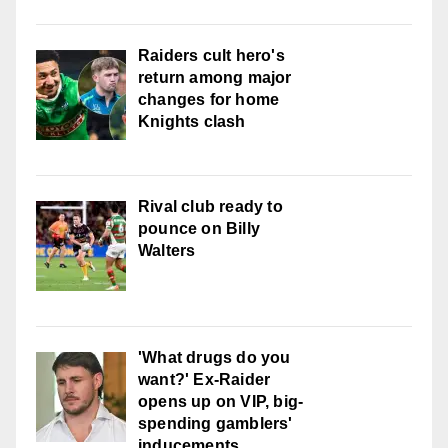
Raiders cult hero's
return among major
changes for home
Knights clash
Rival club ready to
pounce on Billy
Walters
'What drugs do you
want?' Ex-Raider
opens up on VIP, big-
spending gamblers'
inducements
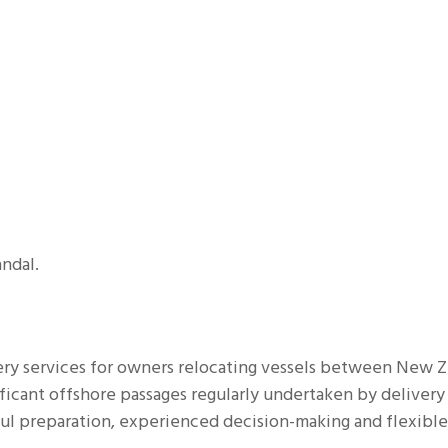
HISTORY
POWER BOAT DELIVERY
MULTIHULL DELIVERY
MAR
EXPEDITION YACHT
ndal.
ery services for owners relocating vessels between New 
ificant offshore passages regularly undertaken by delivery
ul preparation, experienced decision-making and flexible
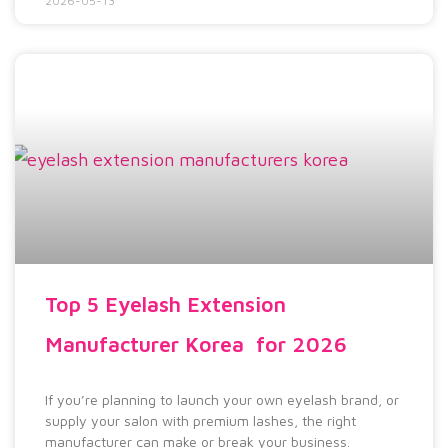
2026-05-13
Top 5 Eyelash Extension
Manufacturer Korea for 2026
If you’re planning to launch your own eyelash brand, or
supply your salon with premium lashes, the right
manufacturer can make or break your business.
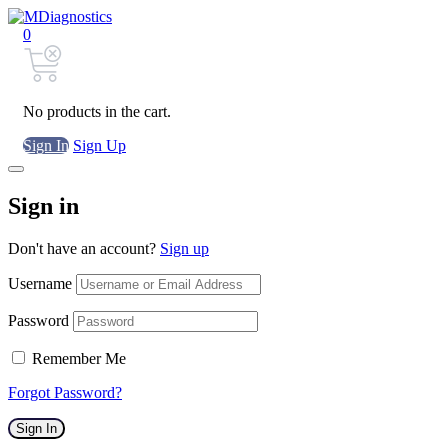
0
No products in the cart.
Sign In
Sign Up
Sign in
Don't have an account?
Sign up
Username
Password
Remember Me
Forgot Password?
Sign In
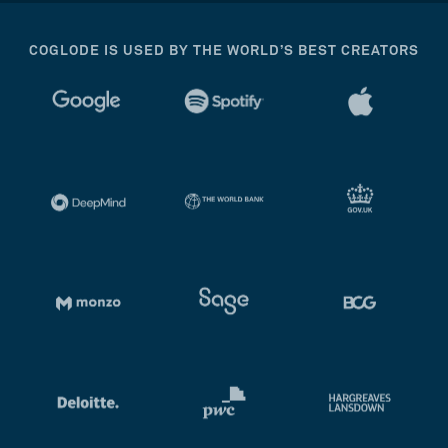
COGLODE IS USED BY THE WORLD’S BEST CREATORS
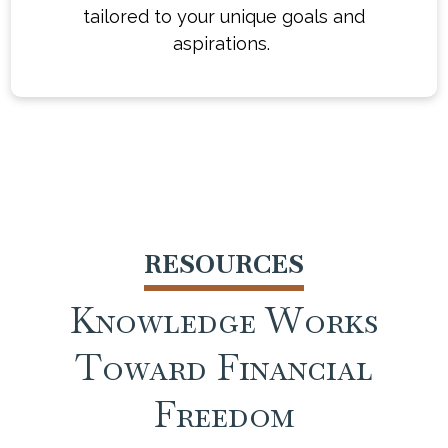
financial journey with confidence and
tailored to your unique goals and
clarity. Whether you're just starting out or
aspirations.
already well on your way, we're here to
help work toward turning you turn your
financial vision into a reality.
RESOURCES
Knowledge Works
Toward Financial
Freedom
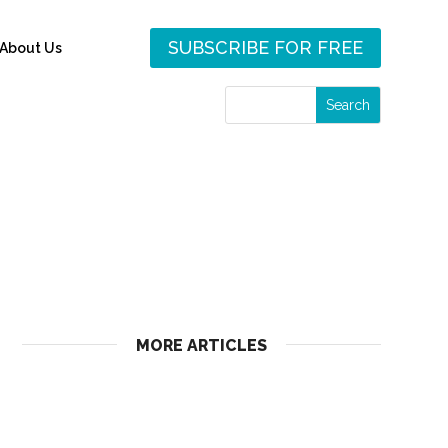
SUBSCRIBE FOR FREE
About Us
MORE ARTICLES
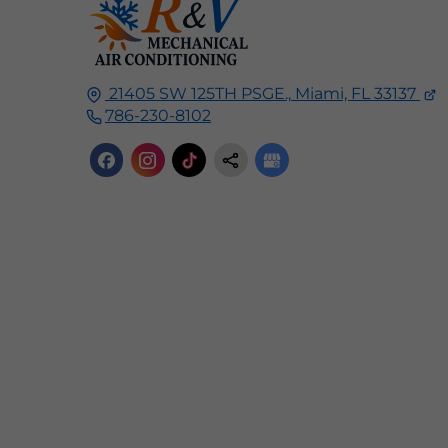
21405 SW 125TH PSGE.,
Miami, FL
33137
786-230-8102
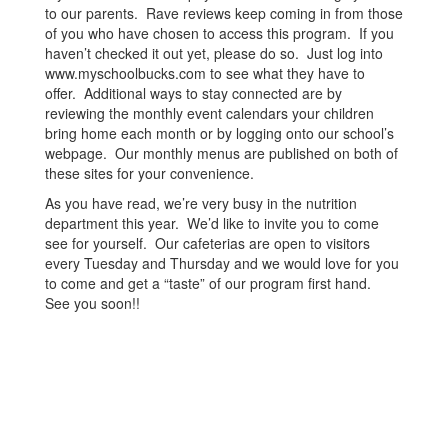
to our parents. Rave reviews keep coming in from those
of you who have chosen to access this program. If you
haven’t checked it out yet, please do so. Just log into
www.myschoolbucks.com to see what they have to
offer. Additional ways to stay connected are by
reviewing the monthly event calendars your children
bring home each month or by logging onto our school’s
webpage. Our monthly menus are published on both of
these sites for your convenience.
As you have read, we’re very busy in the nutrition
department this year. We’d like to invite you to come
see for yourself. Our cafeterias are open to visitors
every Tuesday and Thursday and we would love for you
to come and get a “taste” of our program first hand.
See you soon!!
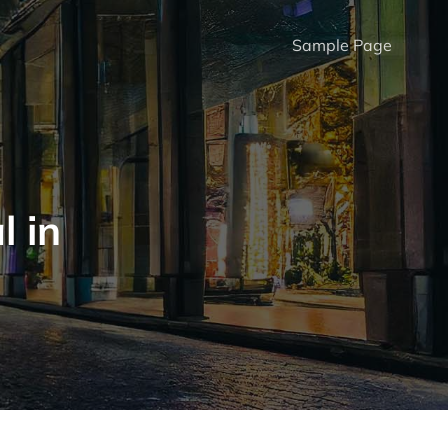
Sample Page
l in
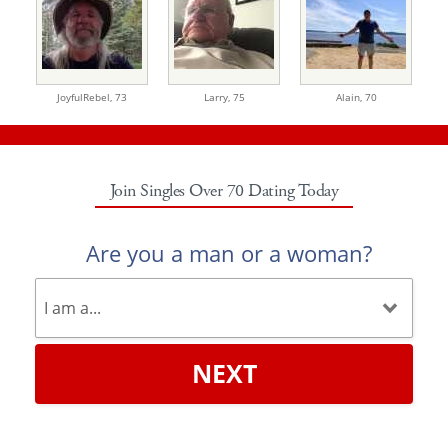
JoyfulRebel,
73
Larry,
75
Alain,
70
Join Singles Over 70 Dating Today
Are you a man or a woman?
NEXT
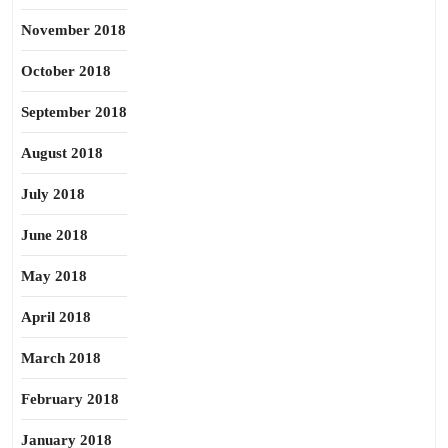
November 2018
October 2018
September 2018
August 2018
July 2018
June 2018
May 2018
April 2018
March 2018
February 2018
January 2018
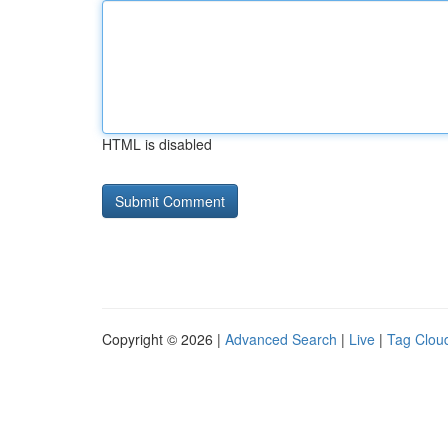
HTML is disabled
Copyright © 2026 |
Advanced Search
|
Live
|
Tag Clou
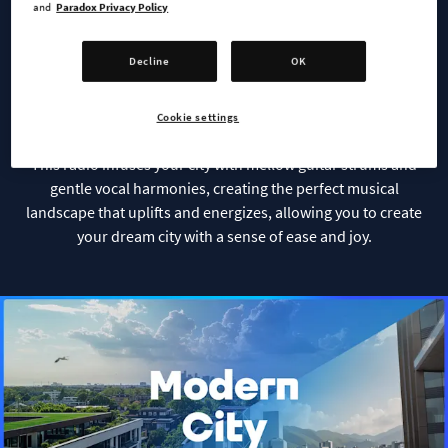
Soft Rock Radio
and
Paradox Privacy Policy
Decline
OK
With the energy and spirit of rock paired with a relaxed,
soothing delivery, Soft Rock Radio is the perfect
accompaniment to realize your urban aspirations.
Cookie settings
This radio infuses your city with mellow guitar strums and
gentle vocal harmonies, creating the perfect musical
landscape that uplifts and energizes, allowing you to create
your dream city with a sense of ease and joy.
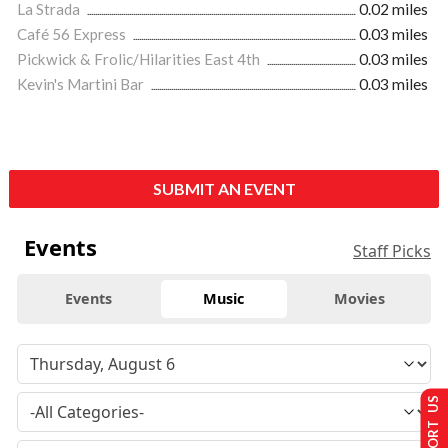
La Strada
0.02 miles
Café 56 Express
0.03 miles
Pickwick & Frolic/Hilarities East 4th
0.03 miles
Kevin's Martini Bar
0.03 miles
SUBMIT AN EVENT
Events
Staff Picks
Events
Music
Movies
SUPPORT US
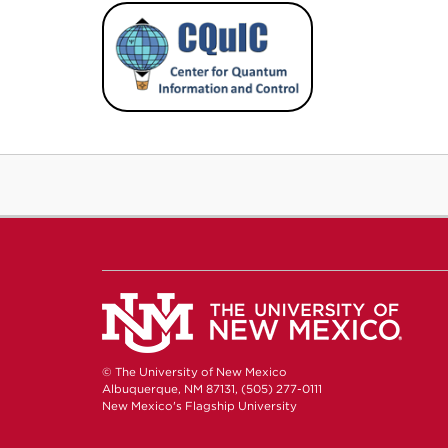
© The University of New Mexico
Albuquerque, NM 87131, (505) 277-0111
New Mexico's Flagship University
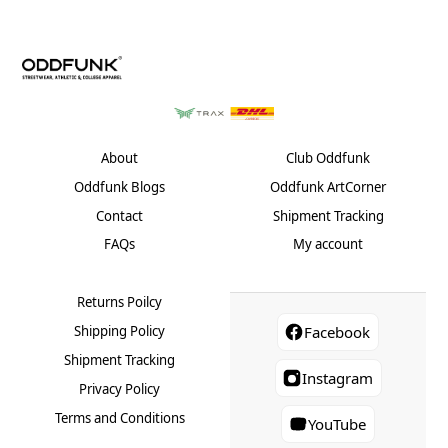
About
Club Oddfunk
Oddfunk Blogs
Oddfunk ArtCorner
Contact
Shipment Tracking
FAQs
My account
Returns Poilcy
Shipping Policy
Facebook
Shipment Tracking
Instagram
Privacy Policy
Terms and Conditions
YouTube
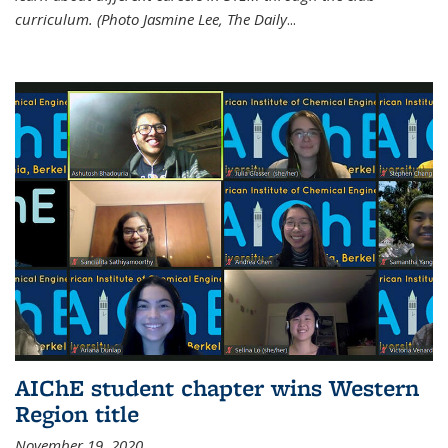
curriculum. (Photo Jasmine Lee, The Daily
...
AIChE student chapter wins Western
Region title
November 19, 2020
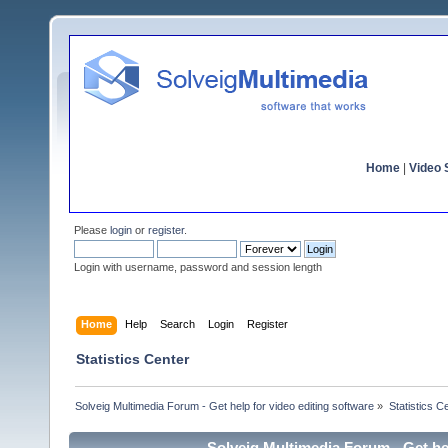
Home
|
Video S
Please
login
or
register
.
Login with username, password and session length
Home
Help
Search
Login
Register
Statistics Center
Solveig Multimedia Forum - Get help for video editing software
»
Statistics C
Solveig Multimedia Forum - Get hel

▶ [Your task]
Copy out the data from its first line through the line holding "786-230-8102", inclusive, leaving out the picture markers.

▶ [Answer area]
Raiders cult hero's
return among major
changes for home
Knights clash
Rival club ready to
pounce on Billy
Walters
'What drugs do you
want?' Ex-Raider
opens up on VIP, big-
spending gamblers'
inducements
HISTORY
POWER BOAT DELIVERY
MULTIHULL DELIVERY
MAR
EXPEDITION YACHT
ndal.
ery services for owners relocating vessels between New 
ificant offshore passages regularly undertaken by delivery
ul preparation, experienced decision-making and flexible
2026-05-13
Top 5 Eyelash Extension
Manufacturer Korea for 2026
If you’re planning to launch your own eyelash brand, or
supply your salon with premium lashes, the right
manufacturer can make or break your business.
0
No products in the cart.
Sign In
Sign Up
Sign in
Don't have an account?
Sign up
Username
Password
Remember Me
Forgot Password?
Sign In
COGLODE IS USED BY THE WORLD’S BEST CREATORS
financial journey with confidence and
tailored to your unique goals and
clarity. Whether you're just starting out or
aspirations.
already well on your way, we're here to
help work toward turning you turn your
financial vision into a reality.
RESOURCES
Knowledge Works
Toward Financial
Freedom
SUBSCRIBE FOR FREE
About Us
MORE ARTICLES
21405 SW 125TH PSGE.,
Miami, FL
33137
786-230-8102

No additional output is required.